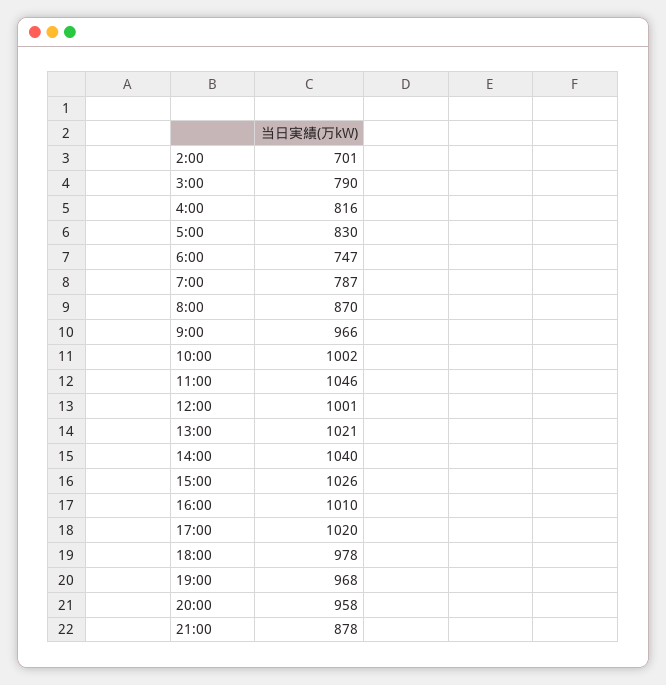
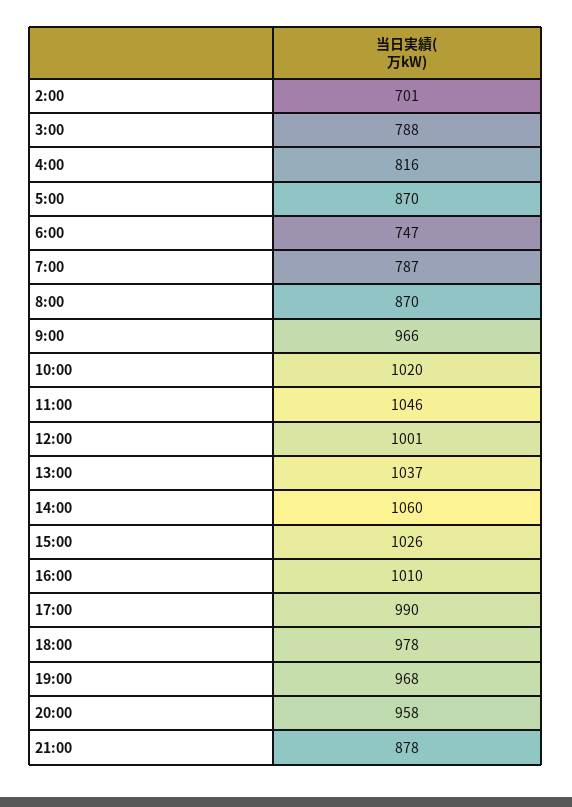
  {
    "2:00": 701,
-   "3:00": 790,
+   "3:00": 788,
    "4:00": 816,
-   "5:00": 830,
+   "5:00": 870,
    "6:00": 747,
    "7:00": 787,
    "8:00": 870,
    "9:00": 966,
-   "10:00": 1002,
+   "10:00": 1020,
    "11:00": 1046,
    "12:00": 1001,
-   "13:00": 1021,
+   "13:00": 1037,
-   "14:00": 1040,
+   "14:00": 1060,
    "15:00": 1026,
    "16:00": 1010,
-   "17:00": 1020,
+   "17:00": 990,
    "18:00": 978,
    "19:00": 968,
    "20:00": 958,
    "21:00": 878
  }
= = = = = = =
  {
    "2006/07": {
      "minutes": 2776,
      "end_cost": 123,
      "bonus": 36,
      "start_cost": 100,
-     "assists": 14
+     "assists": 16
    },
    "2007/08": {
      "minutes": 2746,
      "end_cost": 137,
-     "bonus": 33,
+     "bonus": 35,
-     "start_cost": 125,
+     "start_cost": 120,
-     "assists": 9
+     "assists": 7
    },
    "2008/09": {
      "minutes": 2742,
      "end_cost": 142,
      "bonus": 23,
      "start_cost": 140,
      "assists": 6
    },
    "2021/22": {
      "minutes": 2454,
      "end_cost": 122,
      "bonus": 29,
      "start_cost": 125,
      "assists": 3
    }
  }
= = = = = = =
• [HOW TO COMPLETE THIS TASK]
Search the preceding listing for "assists" and extract every line where it is found.

• [ANSWER SECTION]
-     "assists": 14
+     "assists": 16
-     "assists": 9
+     "assists": 7
      "assists": 6
      "assists": 3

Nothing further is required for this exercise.